What you are asked to do:
Count the lines in the records below that contain the string "edge", and give only that number.

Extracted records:
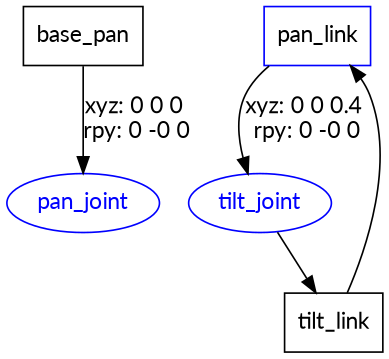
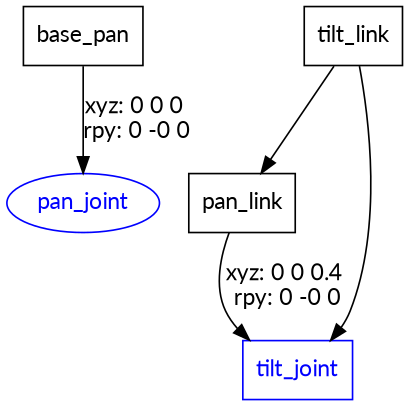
  digraph {
    fontname=Lato
    node [fontname=Lato shape=box]
    edge [fontname=Lato]
    n1 [label=base_pan]
    pan_joint [color=blue fontcolor=blue shape=ellipse]
-   n3 [label=pan_link color=blue]
-   tilt_joint [color=blue fontcolor=blue shape=ellipse]
+   n3 [label=pan_link]
+   tilt_joint [color=blue fontcolor=blue]
    n5 [label=tilt_link]
    n1 -> pan_joint [label="xyz: 0 0 0 \nrpy: 0 -0 0"]
    n3 -> tilt_joint [label="xyz: 0 0 0.4 \nrpy: 0 -0 0"]
-   tilt_joint -> n5
+   n5 -> tilt_joint
    n5 -> n3
  }
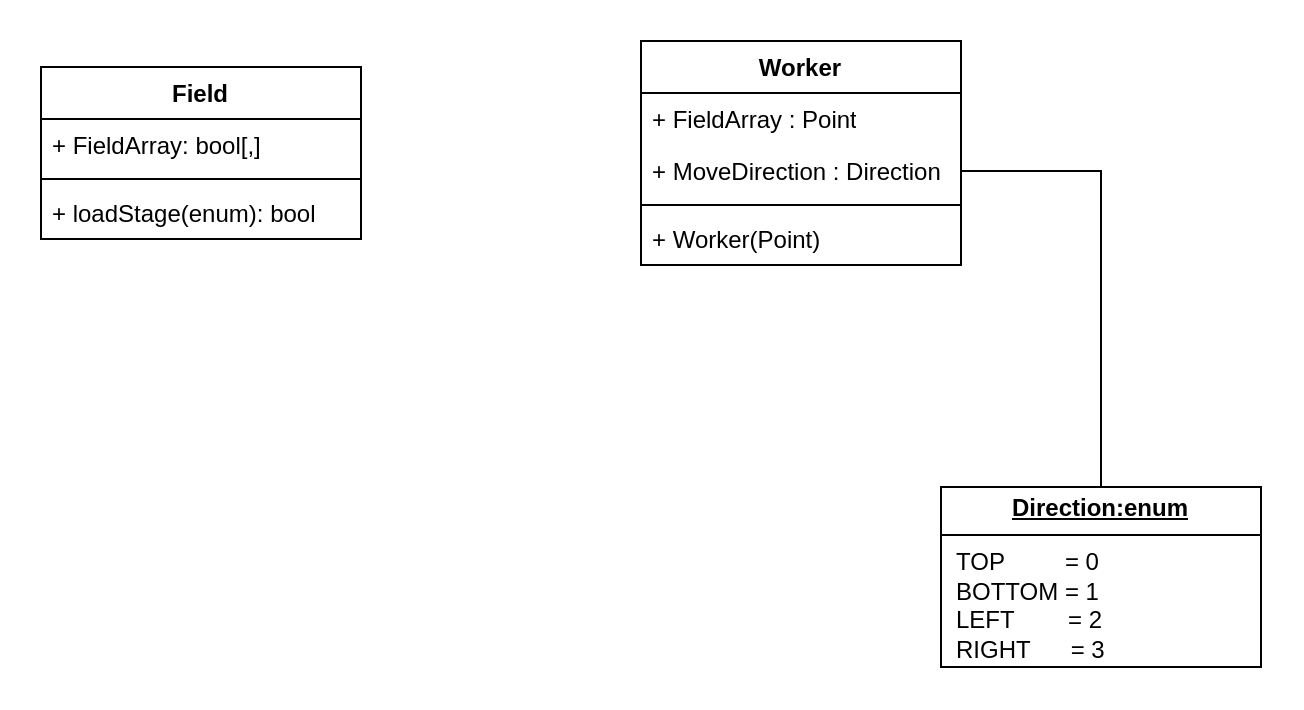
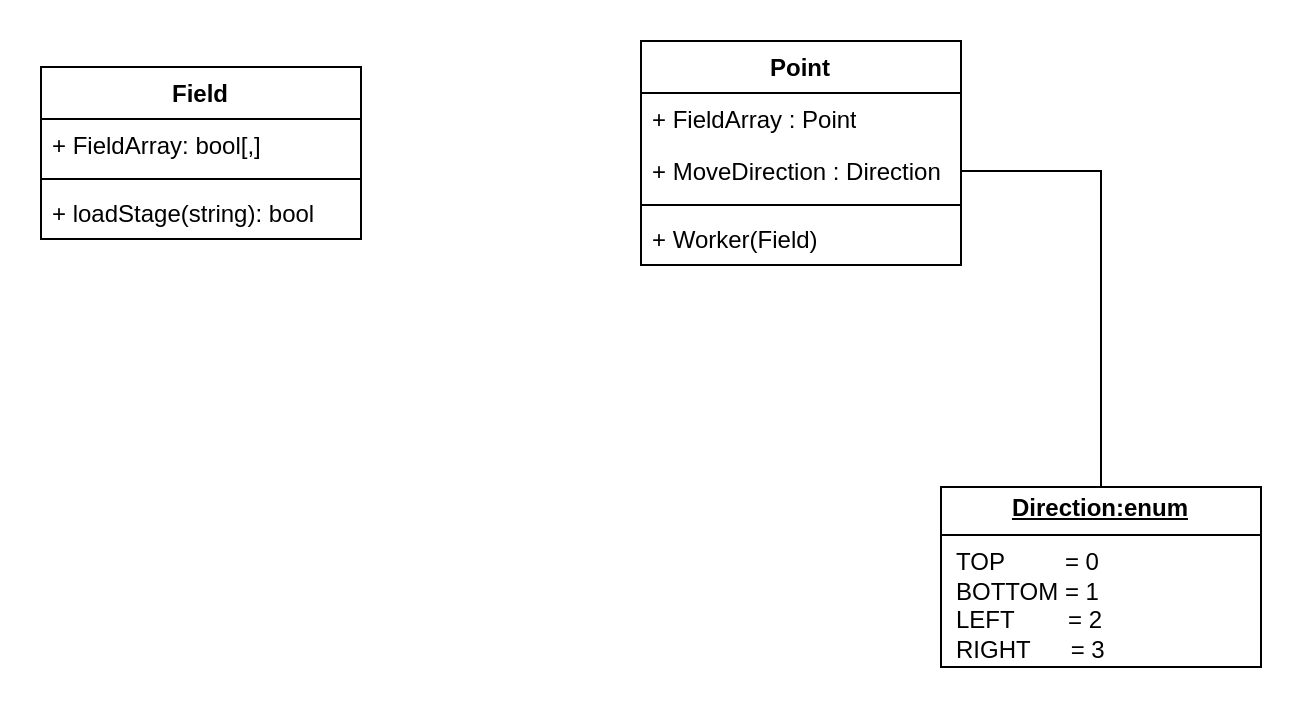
  <mxCell id="0" />
  <mxCell id="1" parent="0" />
  <mxCell id="2" value="Field" style="swimlane;fontStyle=1;align=center;verticalAlign=top;childLayout=stackLayout;horizontal=1;startSize=26;horizontalStack=0;resizeParent=1;resizeParentMax=0;resizeLast=0;collapsible=1;marginBottom=0;whiteSpace=wrap;html=1;" vertex="1" parent="1"><mxGeometry x="20" y="33" width="160" height="86" as="geometry" /></mxCell>
  <mxCell id="3" value="+ FieldArray: bool[,]" style="text;strokeColor=none;fillColor=none;align=left;verticalAlign=top;spacingLeft=4;spacingRight=4;overflow=hidden;rotatable=0;points=[[0,0.5],[1,0.5]];portConstraint=eastwest;whiteSpace=wrap;html=1;" vertex="1" parent="2"><mxGeometry y="26" width="160" height="26" as="geometry" /></mxCell>
  <mxCell id="4" value="" style="line;strokeWidth=1;fillColor=none;align=left;verticalAlign=middle;spacingTop=-1;spacingLeft=3;spacingRight=3;rotatable=0;labelPosition=right;points=[];portConstraint=eastwest;strokeColor=inherit;" vertex="1" parent="2"><mxGeometry y="52" width="160" height="8" as="geometry" /></mxCell>
- <mxCell id="5" value="+ loadStage(enum): bool" style="text;strokeColor=none;fillColor=none;align=left;verticalAlign=top;spacingLeft=4;spacingRight=4;overflow=hidden;rotatable=0;points=[[0,0.5],[1,0.5]];portConstraint=eastwest;whiteSpace=wrap;html=1;" vertex="1" parent="2"><mxGeometry y="60" width="160" height="26" as="geometry" /></mxCell>
- <mxCell id="6" value="Worker" style="swimlane;fontStyle=1;align=center;verticalAlign=top;childLayout=stackLayout;horizontal=1;startSize=26;horizontalStack=0;resizeParent=1;resizeParentMax=0;resizeLast=0;collapsible=1;marginBottom=0;whiteSpace=wrap;html=1;" vertex="1" parent="1"><mxGeometry x="320" y="20" width="160" height="112" as="geometry" /></mxCell>
+ <mxCell id="5" value="+ loadStage(string): bool" style="text;strokeColor=none;fillColor=none;align=left;verticalAlign=top;spacingLeft=4;spacingRight=4;overflow=hidden;rotatable=0;points=[[0,0.5],[1,0.5]];portConstraint=eastwest;whiteSpace=wrap;html=1;" vertex="1" parent="2"><mxGeometry y="60" width="160" height="26" as="geometry" /></mxCell>
+ <mxCell id="6" value="Point" style="swimlane;fontStyle=1;align=center;verticalAlign=top;childLayout=stackLayout;horizontal=1;startSize=26;horizontalStack=0;resizeParent=1;resizeParentMax=0;resizeLast=0;collapsible=1;marginBottom=0;whiteSpace=wrap;html=1;" vertex="1" parent="1"><mxGeometry x="320" y="20" width="160" height="112" as="geometry" /></mxCell>
  <mxCell id="7" value="+ FieldArray : Point" style="text;strokeColor=none;fillColor=none;align=left;verticalAlign=top;spacingLeft=4;spacingRight=4;overflow=hidden;rotatable=0;points=[[0,0.5],[1,0.5]];portConstraint=eastwest;whiteSpace=wrap;html=1;" vertex="1" parent="6"><mxGeometry y="26" width="160" height="26" as="geometry" /></mxCell>
  <mxCell id="8" value="+ MoveDirection : Direction" style="text;strokeColor=none;fillColor=none;align=left;verticalAlign=top;spacingLeft=4;spacingRight=4;overflow=hidden;rotatable=0;points=[[0,0.5],[1,0.5]];portConstraint=eastwest;whiteSpace=wrap;html=1;" vertex="1" parent="6"><mxGeometry y="52" width="160" height="26" as="geometry" /></mxCell>
  <mxCell id="9" value="" style="line;strokeWidth=1;fillColor=none;align=left;verticalAlign=middle;spacingTop=-1;spacingLeft=3;spacingRight=3;rotatable=0;labelPosition=right;points=[];portConstraint=eastwest;strokeColor=inherit;" vertex="1" parent="6"><mxGeometry y="78" width="160" height="8" as="geometry" /></mxCell>
- <mxCell id="10" value="+ Worker(Point)" style="text;strokeColor=none;fillColor=none;align=left;verticalAlign=top;spacingLeft=4;spacingRight=4;overflow=hidden;rotatable=0;points=[[0,0.5],[1,0.5]];portConstraint=eastwest;whiteSpace=wrap;html=1;" vertex="1" parent="6"><mxGeometry y="86" width="160" height="26" as="geometry" /></mxCell>
+ <mxCell id="10" value="+ Worker(Field)" style="text;strokeColor=none;fillColor=none;align=left;verticalAlign=top;spacingLeft=4;spacingRight=4;overflow=hidden;rotatable=0;points=[[0,0.5],[1,0.5]];portConstraint=eastwest;whiteSpace=wrap;html=1;" vertex="1" parent="6"><mxGeometry y="86" width="160" height="26" as="geometry" /></mxCell>
  <mxCell id="11" value="&lt;p style=&quot;margin:0px;margin-top:4px;text-align:center;text-decoration:underline;&quot;&gt;&lt;b&gt;Direction:enum&lt;/b&gt;&lt;/p&gt;&lt;hr size=&quot;1&quot; style=&quot;border-style:solid;&quot;&gt;&lt;p style=&quot;margin:0px;margin-left:8px;&quot;&gt;TOP&amp;nbsp; &amp;nbsp; &amp;nbsp; &amp;nbsp; &amp;nbsp;= 0&lt;br&gt;BOTTOM = 1&lt;/p&gt;&lt;p style=&quot;margin:0px;margin-left:8px;&quot;&gt;LEFT&amp;nbsp; &amp;nbsp; &amp;nbsp; &amp;nbsp; = 2&lt;/p&gt;&lt;p style=&quot;margin:0px;margin-left:8px;&quot;&gt;RIGHT&amp;nbsp; &amp;nbsp; &amp;nbsp; = 3&lt;/p&gt;" style="verticalAlign=top;align=left;overflow=fill;html=1;whiteSpace=wrap;" vertex="1" parent="1"><mxGeometry x="470" y="243" width="160" height="90" as="geometry" /></mxCell>
  <mxCell id="12" style="edgeStyle=orthogonalEdgeStyle;rounded=0;orthogonalLoop=1;jettySize=auto;html=1;exitX=1;exitY=0.5;exitDx=0;exitDy=0;entryX=0.5;entryY=0;entryDx=0;entryDy=0;endArrow=none;endFill=0;" edge="1" parent="1" source="8" target="11"><mxGeometry relative="1" as="geometry" /></mxCell>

The solution:
2